Educational institutions (particularly universities) must also take on part of the responsibility to close this gap. If they are truly committed to welcoming the best students possible they must make an effort to reduce the barriers students face in order to achieve. Oxford is making an effort with its current access schemes to reduce educational divides. The first cohort of Opportunity Oxford students will arrive this year, products of a residential scheme that allow offer holders from underrepresented backgrounds to get comfortable and learn skills to prepare them for university life.
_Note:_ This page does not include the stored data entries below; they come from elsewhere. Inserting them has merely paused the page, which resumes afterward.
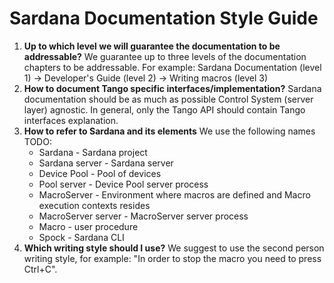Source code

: # Sardana Documentation Style Guide

1. **Up to which level we will guarantee the documentation to be addressable?** 
   We guarantee up to three levels of the documentation chapters to be addressable.
   For example: Sardana Documentation (level 1) -> Developer's Guide (level 2) -> Writing macros (level 3)
2. **How to document Tango specific interfaces/implementation?**
   Sardana documentation should be as much as possible Control System (server layer) agnostic.
   In general, only the Tango API should contain Tango interfaces explanation.
3. **How to refer to Sardana and its elements**
   We use the following names TODO:
   * Sardana - Sardana project
   * Sardana server - Sardana server
   * Device Pool - Pool of devices
   * Pool server - Device Pool server process
   * MacroServer - Environment where macros are defined and Macro execution contexts resides 
   * MacroServer server - MacroServer server process
   * Macro - user procedure
   * Spock - Sardana CLI
4. **Which writing style should I use?**
   We suggest to use the second person writing style, for example:
   "In order to stop the macro you need to press Ctrl+C".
The UNIQ summer school gives hundreds of Year 12 students the chance to experience Oxford in its academic and social guises before applying to show them they belong there too.
The Sutton Trust recommend that the government implement a means-tested voucher system for low income families to be able to access qualified tutors.
These schemes do fantastic work and are worth celebrating, however they tend to focus on helping disadvantaged students from sixth form age onwards. This does help negate the advantage of personal statement or interview tutoring, but the damage has already been done with the tutoring particularly prevalent among those aged 11-16. Oxford should be part of the solution, but the problem is wider than their normal remit.
Private tutoring in its current incarnation is just one example of the numerous processes that inhibit social mobility and perpetrate educational inequality in this country. It is a sizable obstacle to the educational success of disadvantaged students. However, there is scope for its undeniable benefits to be extended to all, by implementing policies such as the voucher system and encouraging early access schemes.
Every student deserves the best education possible, and private tutoring could be a force for good to guarantee this. It is the responsibility of the government and private tutoring businesses to make changes to ensure that it is, but educational institutions such as universities have a responsibility to adapt to inequalities embedded in the educational system from the start. If Oxford wants to truly make a difference in terms of access, they must examine their ability to mitigate this burden of private tutoring inequality.